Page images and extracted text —
=== Begin Enclosure ===

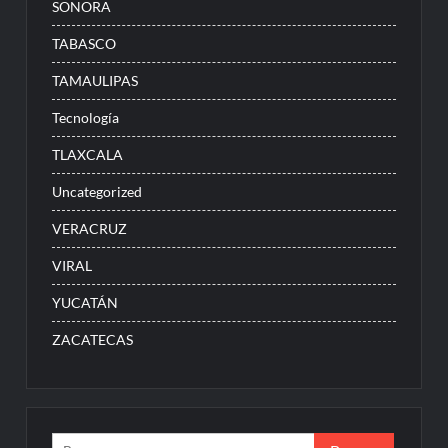
SONORA
TABASCO
TAMAULIPAS
Tecnología
TLAXCALA
Uncategorized
VERACRUZ
VIRAL
YUCATÁN
ZACATECAS
Buscar:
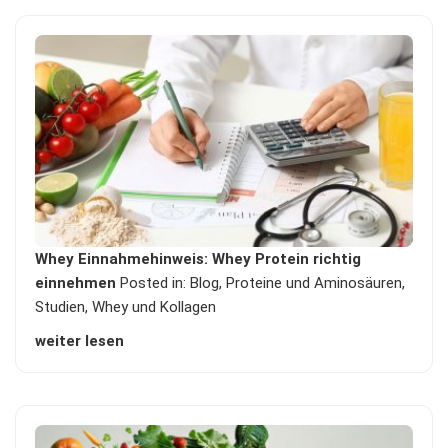
Whey Einnahmehinweis: Whey Protein richtig
einnehmen
Posted in:
Blog
,
Proteine und Aminosäuren
,
Studien
,
Whey und Kollagen
weiter lesen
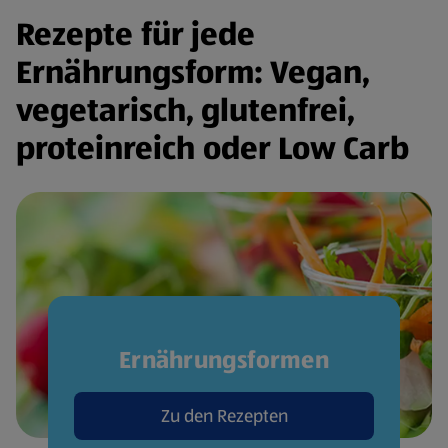
Rezepte für jede
Ernährungsform: Vegan,
vegetarisch, glutenfrei,
proteinreich oder Low Carb
Ernährungsformen
Zu den Rezepten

=== End Enclosure ===

EXERCISE DESCRIPTION —
Each line of the data above is to be output exactly; the pictures are not to appear.

RESULT —
SONORA
TABASCO
TAMAULIPAS
Tecnología
TLAXCALA
Uncategorized
VERACRUZ
VIRAL
YUCATÁN
ZACATECAS
Buscar:
Whey Einnahmehinweis: Whey Protein richtig
einnehmen
Posted in:
Blog
,
Proteine und Aminosäuren
,
Studien
,
Whey und Kollagen
weiter lesen
Rezepte für jede
Ernährungsform: Vegan,
vegetarisch, glutenfrei,
proteinreich oder Low Carb
Ernährungsformen
Zu den Rezepten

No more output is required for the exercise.